Task brief:
Continue the post below about immigrant health care and emergency room closures, starting after its final sentence, which ends "drive through three counties."

Text excerpt:
Start of Block

Like all legal issues in common law, I could probably figure out what the relevant statutes, regulations, and cases are, which in turn would give me a pretty good idea about how my client's case would turn out. But it would take a while. If it takes an Ivy League-educated, native English speaking law student an hour or two on an absurdly expensive legal database to even find the relevant information for a specific situations, imagine how difficult it would be if you were an illegal immigrant without any of those advantages. If you don't happen to have $2500 on hand for a solo pracitioner's retainer, it would be damn near impossible.

So what does this mean? Illegal immigrants don't get health care. Who cares? They're not us, right? What happens to them doesn't hurt us.

Wrong.

Drug resistant infectious diseases are a concern, especially in an increasingly urbanized, globalized world. But that's obvious. What's not immediately apparent is how immigration interacts with health care infrastructure. As with uninsured Americans, both infectious and non-infectious chronic illnesses may be cost-effective to treat in early stages but ridiculously expensive in later ones. If you're facing three significant hoops for simple medical care, it's obviously more likely to get to the chronic stage. And as with uninsured Americans, the common understanding is that ERs have to treat everyone.

This is where the common debate breaks down. EMTALA requires ERs to stabilize uninsured patients -- not hospitals. Because no one compensates hospitals for the massive costs, hospitals are given a strong economic incentive to completely close ERs. The hospital, however, can remain open.

And that's where you really see immigration impacting the population as a whole -- even rich white male people. Even if we had universal single-payer insurance tomorrow, hospitals would still have an incentive to close ERs because such systems wouldn't compensate them for treating rising numbers of illegal aliens. As rich as Warren Buffet*** is, I'm pretty sure he'd still have a difficult time surviving a stroke if his ambulance had to drive through three counties.

End of Block

Recorded data:
Start of Block

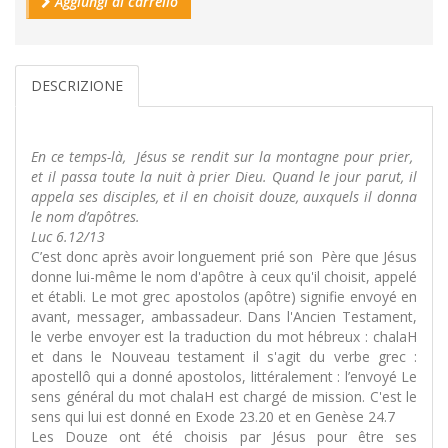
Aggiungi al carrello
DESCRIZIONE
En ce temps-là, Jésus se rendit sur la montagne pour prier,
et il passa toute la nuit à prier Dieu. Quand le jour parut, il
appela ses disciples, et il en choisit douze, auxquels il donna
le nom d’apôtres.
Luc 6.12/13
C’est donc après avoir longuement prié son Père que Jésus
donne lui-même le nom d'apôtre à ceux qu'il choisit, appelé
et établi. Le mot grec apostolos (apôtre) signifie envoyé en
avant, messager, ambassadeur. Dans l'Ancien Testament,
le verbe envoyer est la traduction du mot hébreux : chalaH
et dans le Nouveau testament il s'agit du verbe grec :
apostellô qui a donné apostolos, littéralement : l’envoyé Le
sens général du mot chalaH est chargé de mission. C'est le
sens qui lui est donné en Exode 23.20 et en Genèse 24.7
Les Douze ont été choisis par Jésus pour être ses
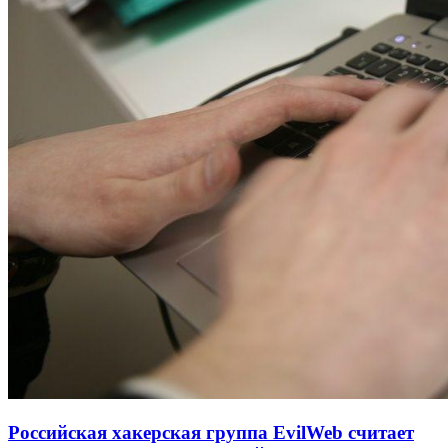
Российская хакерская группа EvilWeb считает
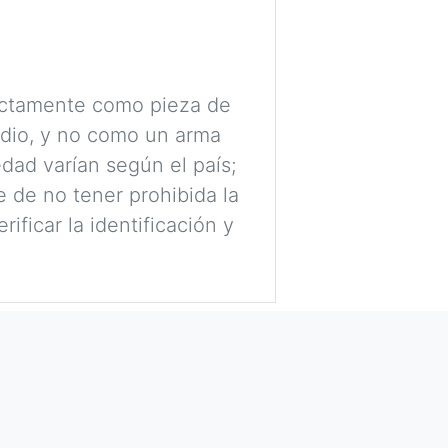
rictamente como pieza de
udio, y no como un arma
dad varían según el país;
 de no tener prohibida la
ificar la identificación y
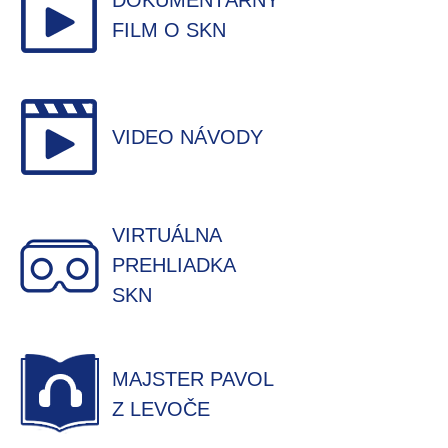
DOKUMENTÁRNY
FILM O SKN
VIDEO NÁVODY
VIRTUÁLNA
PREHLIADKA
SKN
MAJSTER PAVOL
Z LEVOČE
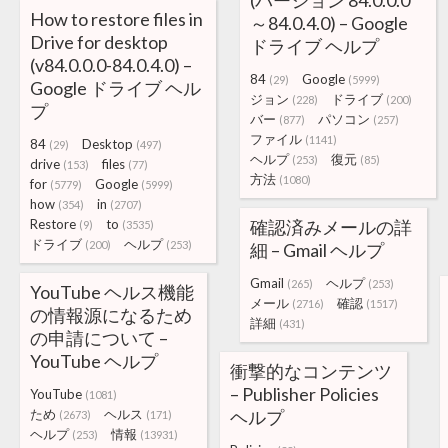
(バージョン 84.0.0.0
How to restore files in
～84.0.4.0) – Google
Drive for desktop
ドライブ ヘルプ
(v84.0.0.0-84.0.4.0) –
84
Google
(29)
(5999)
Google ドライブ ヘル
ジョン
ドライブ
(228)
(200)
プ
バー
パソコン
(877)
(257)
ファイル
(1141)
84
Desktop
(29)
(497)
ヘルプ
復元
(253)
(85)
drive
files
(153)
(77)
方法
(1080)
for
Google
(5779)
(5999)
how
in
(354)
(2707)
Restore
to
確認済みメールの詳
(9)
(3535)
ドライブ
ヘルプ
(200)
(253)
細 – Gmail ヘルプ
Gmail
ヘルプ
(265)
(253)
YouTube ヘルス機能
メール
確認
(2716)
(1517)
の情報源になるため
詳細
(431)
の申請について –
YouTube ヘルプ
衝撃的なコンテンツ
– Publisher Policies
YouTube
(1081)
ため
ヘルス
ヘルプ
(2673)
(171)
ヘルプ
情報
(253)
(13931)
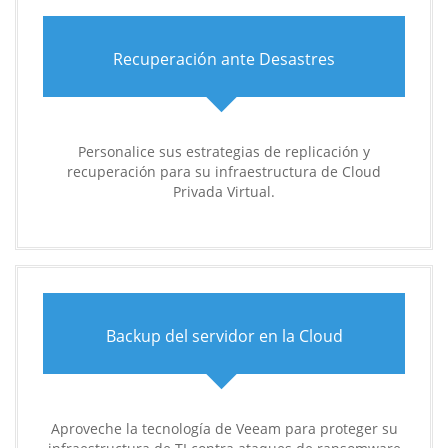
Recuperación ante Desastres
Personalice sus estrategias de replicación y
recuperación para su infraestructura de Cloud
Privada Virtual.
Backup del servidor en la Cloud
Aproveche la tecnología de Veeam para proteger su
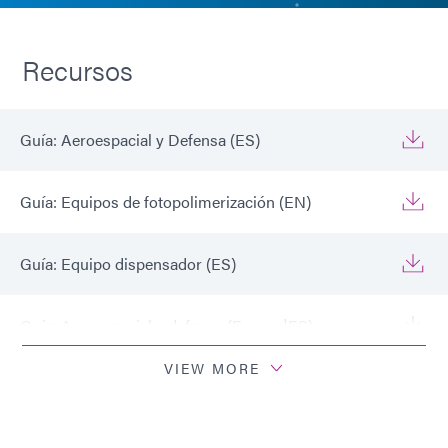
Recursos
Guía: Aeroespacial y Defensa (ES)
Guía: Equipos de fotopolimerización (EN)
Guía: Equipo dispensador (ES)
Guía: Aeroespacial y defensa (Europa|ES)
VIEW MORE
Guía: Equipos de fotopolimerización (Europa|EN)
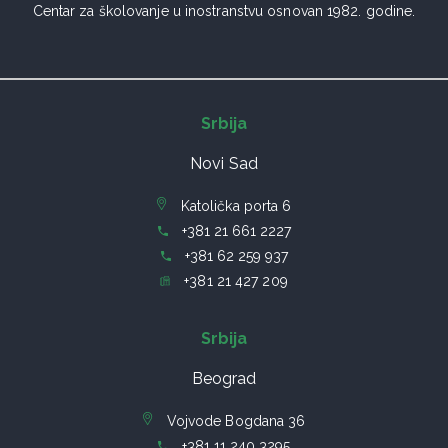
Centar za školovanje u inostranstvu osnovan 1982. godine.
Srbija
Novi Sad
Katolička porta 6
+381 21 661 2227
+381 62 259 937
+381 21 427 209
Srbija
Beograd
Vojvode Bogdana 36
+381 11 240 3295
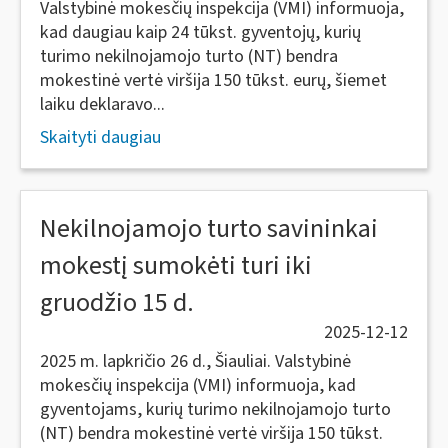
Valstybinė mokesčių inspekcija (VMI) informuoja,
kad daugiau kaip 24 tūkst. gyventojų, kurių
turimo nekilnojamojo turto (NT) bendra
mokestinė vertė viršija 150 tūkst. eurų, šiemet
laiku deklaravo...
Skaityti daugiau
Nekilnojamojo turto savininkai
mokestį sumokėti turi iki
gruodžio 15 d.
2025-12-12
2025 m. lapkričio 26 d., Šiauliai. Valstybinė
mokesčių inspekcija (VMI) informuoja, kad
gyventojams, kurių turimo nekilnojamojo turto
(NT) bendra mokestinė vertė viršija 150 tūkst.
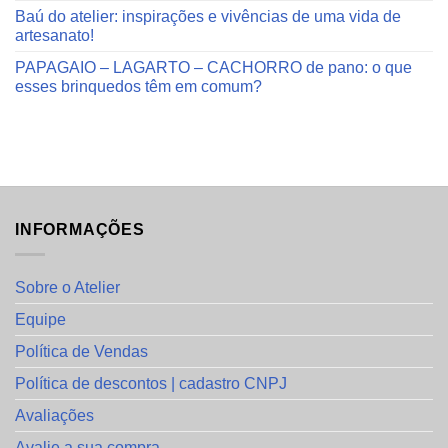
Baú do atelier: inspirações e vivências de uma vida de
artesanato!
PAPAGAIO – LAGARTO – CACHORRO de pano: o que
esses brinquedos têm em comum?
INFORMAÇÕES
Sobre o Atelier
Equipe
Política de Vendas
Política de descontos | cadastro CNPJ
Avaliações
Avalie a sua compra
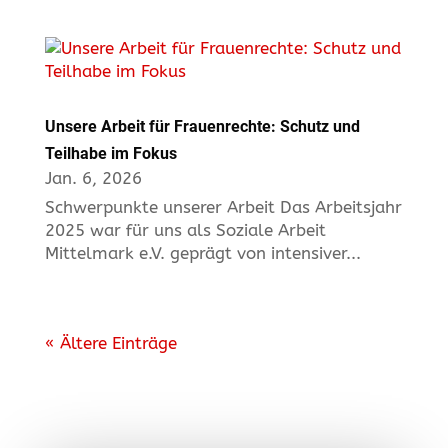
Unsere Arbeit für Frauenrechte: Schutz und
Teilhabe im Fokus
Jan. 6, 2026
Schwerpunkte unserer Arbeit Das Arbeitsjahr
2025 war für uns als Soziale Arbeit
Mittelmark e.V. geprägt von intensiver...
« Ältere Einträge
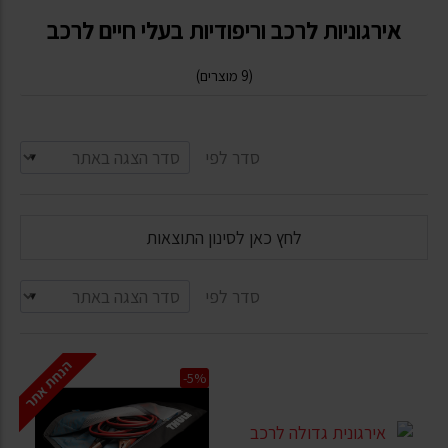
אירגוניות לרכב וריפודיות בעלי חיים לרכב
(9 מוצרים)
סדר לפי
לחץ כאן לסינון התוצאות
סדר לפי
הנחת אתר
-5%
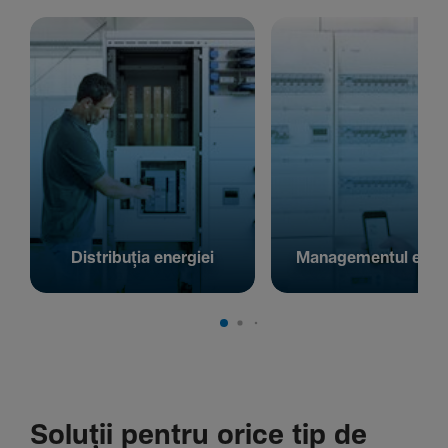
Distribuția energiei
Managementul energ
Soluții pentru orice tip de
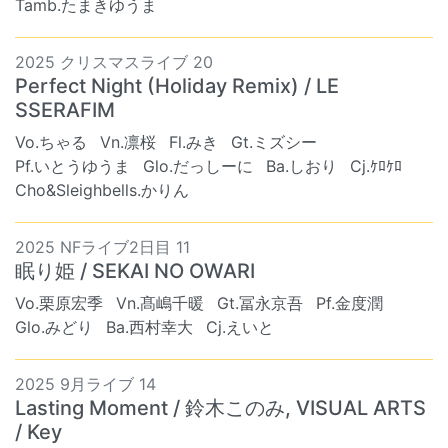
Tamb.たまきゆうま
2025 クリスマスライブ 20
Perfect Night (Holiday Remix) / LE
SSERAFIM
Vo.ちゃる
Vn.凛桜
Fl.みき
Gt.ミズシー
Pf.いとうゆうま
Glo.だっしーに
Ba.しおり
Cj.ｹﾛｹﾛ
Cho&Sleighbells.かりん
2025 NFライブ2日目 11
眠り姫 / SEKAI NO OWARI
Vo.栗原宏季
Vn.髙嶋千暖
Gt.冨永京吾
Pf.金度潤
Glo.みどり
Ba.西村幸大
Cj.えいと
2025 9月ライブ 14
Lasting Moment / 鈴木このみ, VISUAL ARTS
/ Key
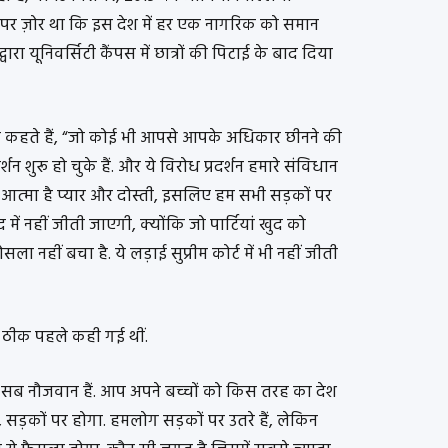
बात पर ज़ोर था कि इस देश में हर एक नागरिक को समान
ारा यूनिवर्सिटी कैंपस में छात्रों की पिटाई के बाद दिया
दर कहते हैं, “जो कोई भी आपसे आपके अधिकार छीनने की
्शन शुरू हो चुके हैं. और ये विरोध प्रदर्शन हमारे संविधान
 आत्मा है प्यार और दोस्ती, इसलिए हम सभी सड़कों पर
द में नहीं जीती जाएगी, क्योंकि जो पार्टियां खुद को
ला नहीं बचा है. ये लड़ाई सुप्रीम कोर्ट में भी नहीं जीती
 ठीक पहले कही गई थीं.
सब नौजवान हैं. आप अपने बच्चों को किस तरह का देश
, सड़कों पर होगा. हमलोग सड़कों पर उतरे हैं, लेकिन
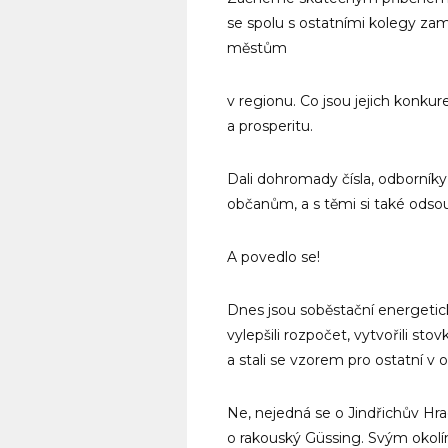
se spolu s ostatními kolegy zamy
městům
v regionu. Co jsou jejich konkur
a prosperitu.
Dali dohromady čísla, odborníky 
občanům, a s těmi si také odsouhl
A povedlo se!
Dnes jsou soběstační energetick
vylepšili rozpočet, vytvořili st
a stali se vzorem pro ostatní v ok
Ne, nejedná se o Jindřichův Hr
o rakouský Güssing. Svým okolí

End of Block

Expected output:
But what really keeps me up at night is how drug-resistant infectious disease -- or a bioterrorist attack -- could combine with a lack of ERs to create an unprecedented shitstorm. And by "unprecedented shitstorm" I mean "makes Katrina look like a pleasant fall breeze."

I wonder if immigration advocates would be more successful in persuading liberals if they adopted the bioterroist/ER frame.

So here's a little experiment. I'm actually going to leave this post public so you can share it with your liberal-but-squishy-on-immigration friends. Let me know what happens.

(FYI: This is ordinarily a private LJ journal. Because of what I've seen on non-personal blogs, I'm going to moderate everything from strangers. And just so you know, I'm adopting the Twisty Faster and Angry Black Woman rules. This includes de-voweling and tracking you down in real life. Think it violates your First Amendment rights? Come talk to me after you've actually taken Con Law. Don't like it? Don't post.)

*Although, oddly, no one seems to write about the relationship between the two directly. I guess even the most liberal professors are legitimately afraid of being permanently blacklisted from the NIH's grant list.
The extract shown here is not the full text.